Yeni despotların en büyük suç ortağı medyadır. Medyanın görevi gerçekliği değiştirmektir.Bir psikolojik istismar biçimi olan bu yöntemle, inkar etme,hatalı yönlendirme,çelişkiye düşürme,yanlış bilgi verme gibi tekniklerle hedef kişi veya grupların ruhsal dengesinin bozulması, inandıkları değerlerin geçersiz kılınması, kendi gerçeklikleri yerine bu tekniği uygulayanların gerçekliğinin geçirilmesi hedeflenir. Medya kontrol altına alınırken sistemdeki basıncı azaltacak, emniyet supabı işlevi görecek bir iki medya organı dışarıda bırakılır.
Hiç bir despotizm ebedi değildir.Halkın desteği olmadığı müddetçe hiçbir siyasi yapı uzun süre ayakta kalamaz.Despotlar, onlara hayranlık veya korku duyan insanların ruh ve bedenlerinden beslenir. Onları despotizmin gerekliliğine ikna eder. Bu iş için medyayı kullanır.

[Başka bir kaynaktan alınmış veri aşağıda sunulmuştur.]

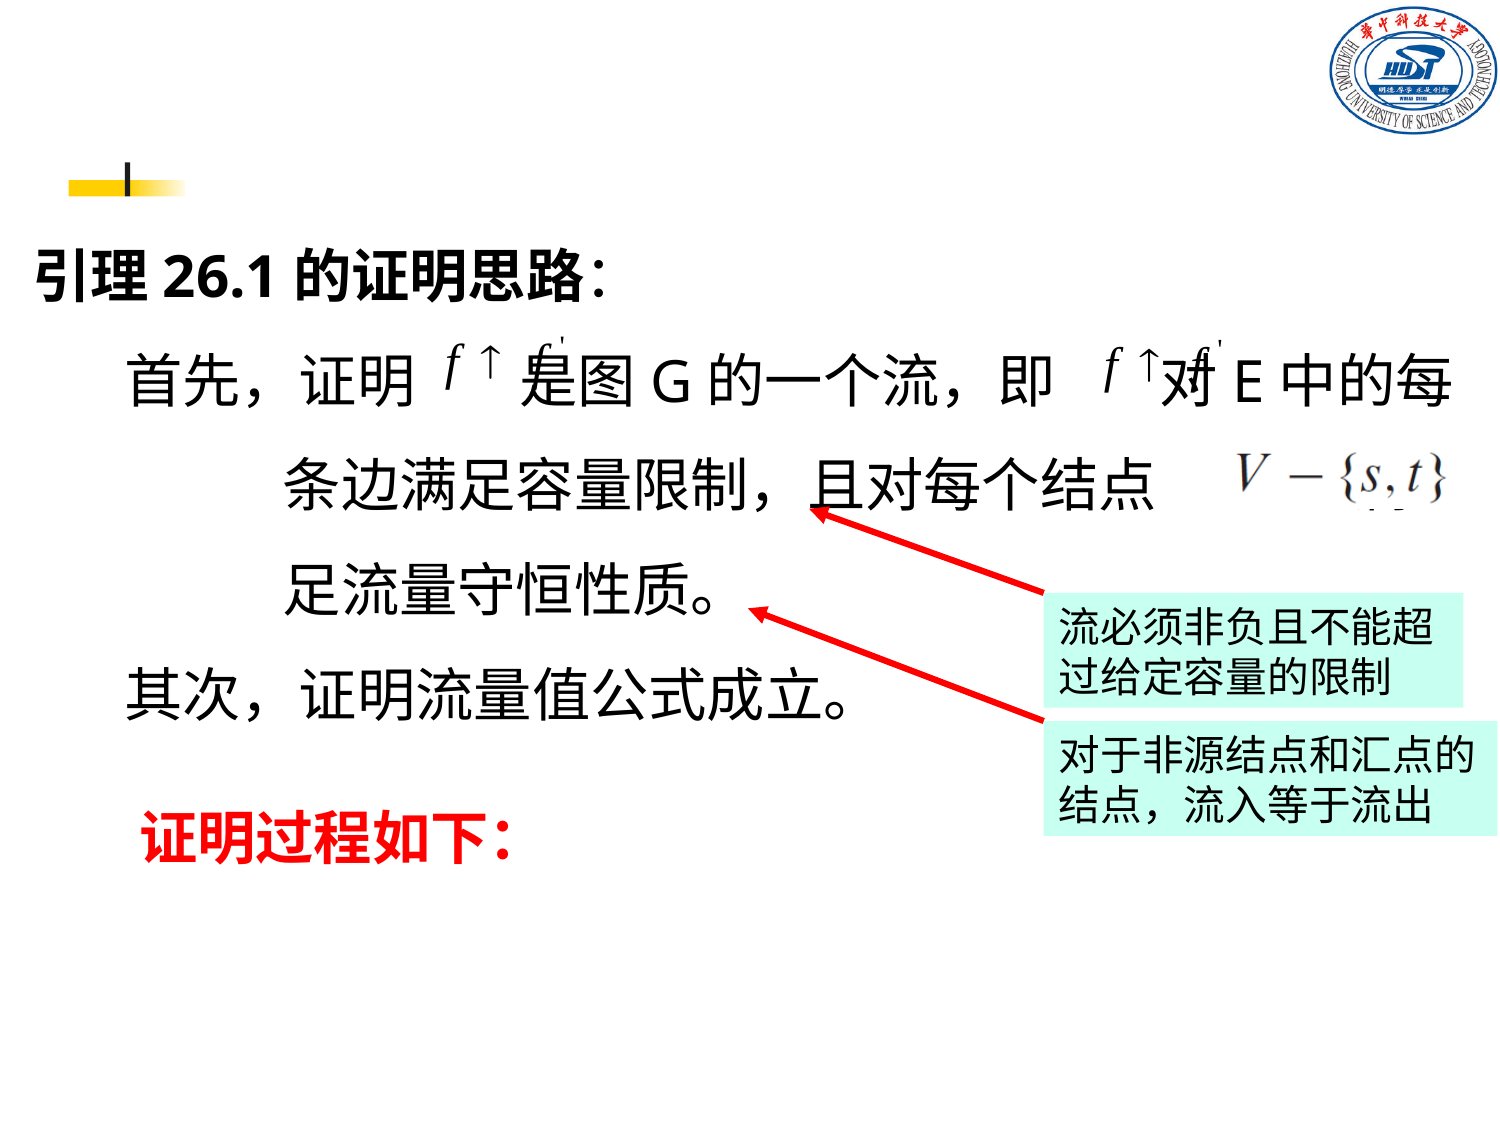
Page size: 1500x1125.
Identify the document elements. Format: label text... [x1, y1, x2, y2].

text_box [809, 508, 1044, 593]
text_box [1086, 328, 1229, 404]
picture [1227, 444, 1453, 509]
text_box 对于非源结点和汇点的结点，流入等于流出 [1043, 721, 1498, 836]
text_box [747, 608, 1044, 722]
text_box 引理26.1的证明思路： 首先，证明 是图G的一个流，即 对E中的每条边满足容量限制，且对每个结点 满足流量守恒性质。 其次，证明流量值公式成立。 证明过程如下： [17, 196, 1483, 879]
picture [1328, 5, 1498, 135]
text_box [427, 324, 572, 401]
text_box 流必须非负且不能超过给定容量的限制 [1043, 592, 1464, 708]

Dijital medyanın ortaya çıkışı ile bu güdüleme giderek güçleşmiştir. Hukuki ve ekonomik güvenliğin ortadan kalkması algı politikalarını etkisiz hale getirmiştir. Dijital medyanın yükselişi sosyal mühendislik çabalarının önünü tıkamıştır. Çünkü dijital ağları tek bir kişi veya grubun kontrol etmesi mümkün olmadığı gibi ulusal veya uluslararası ilişkilerin dijital ağlara bağımlı olması fişini çekmeyi de imkansız hale getirmiştir. Söz konusu ağların fişini çekmek, doğuracağı çok yıkıcı siyasi ve iktisadi sonuçları kabul etmek demektir.

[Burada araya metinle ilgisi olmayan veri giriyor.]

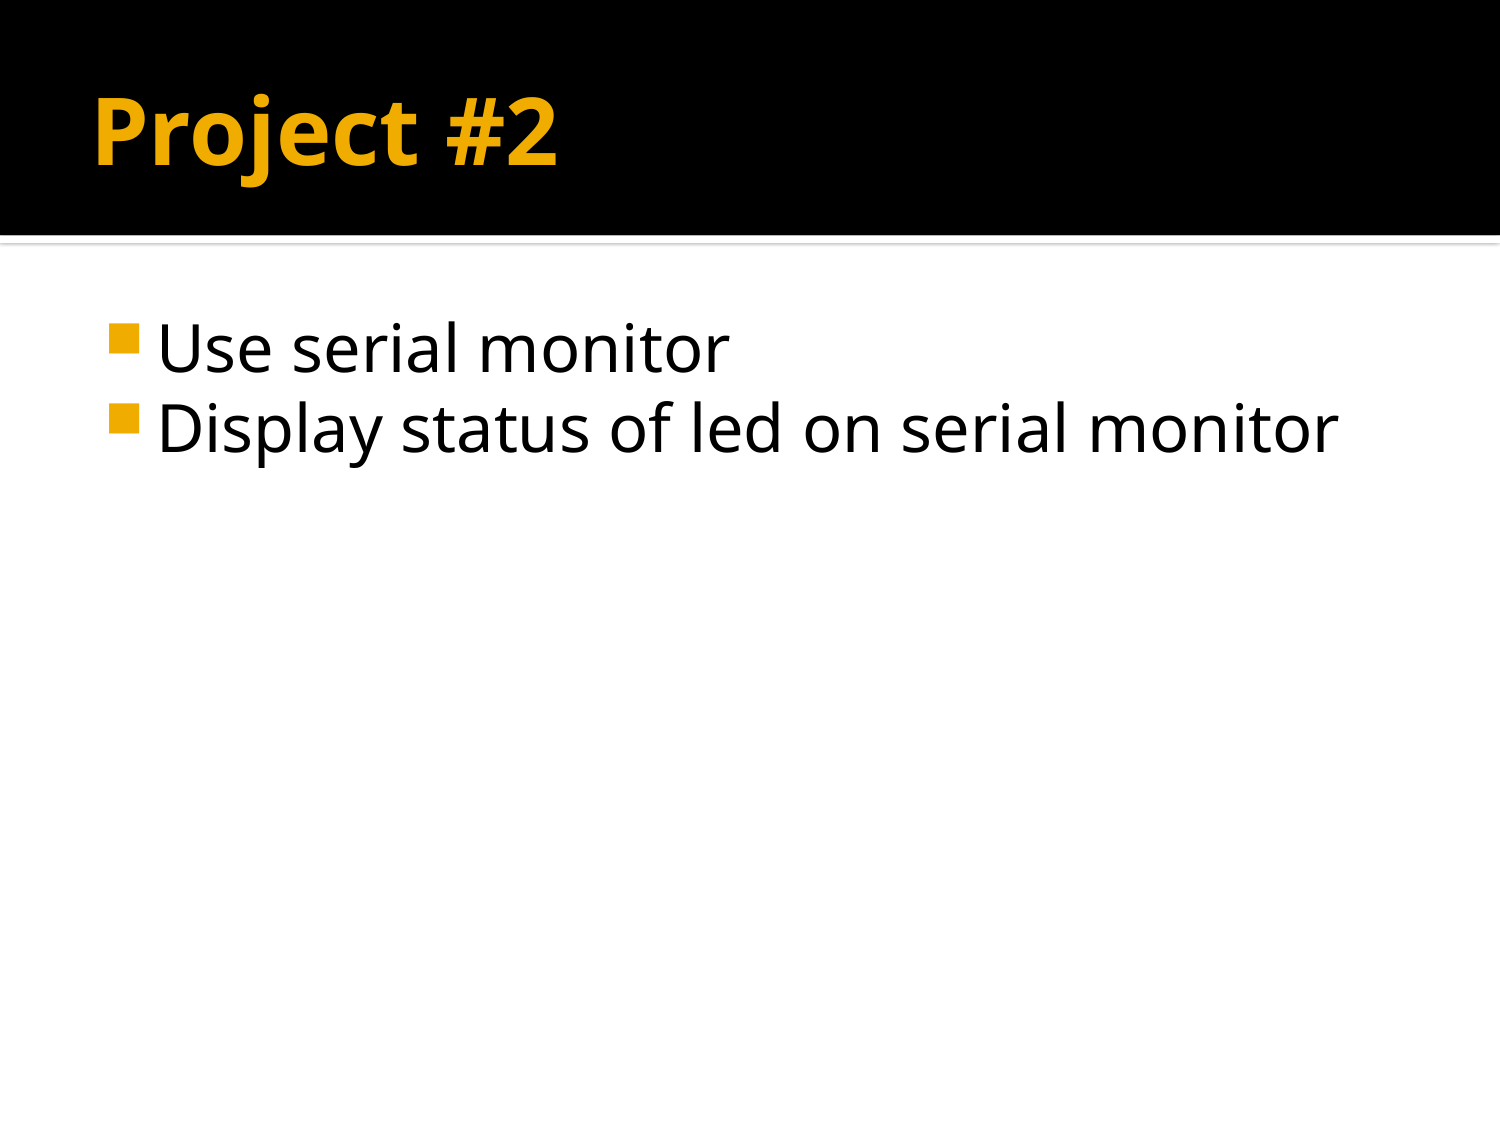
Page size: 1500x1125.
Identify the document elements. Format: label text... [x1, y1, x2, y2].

list Use serial monitor Display status of led on serial monitor [75, 291, 1425, 1050]
title Project #2 [75, 25, 1425, 231]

Despotizm güç ve iktidarını, ona karşı gelmekten duyulacak korku ve istikrarın kaybedilmesi endişesinden alır.Korkunun yıkılışı despotizmin yıkılışıdır.Dijital medya, muhalefete, bu korku ve endişeleri yıkma imkanı getirdi. Despot, tebasını yemleyip, tuzağa çekme imkanını kaybettiği ölçüde gücünü yitirir.Toplum ,özgürleştikçe despotizm tükenir.La Boetie, köle olmamaya azmettiğiniz ölçüde özgür kalacaksınız,der.
Bütün mesele, köle olmayı reddetmek, kula kulluğu kabul etmemektir.
Not.Bu yazıda John Keane'nın Yeni Despotizmler isimli kitabından yararlanılmıştır.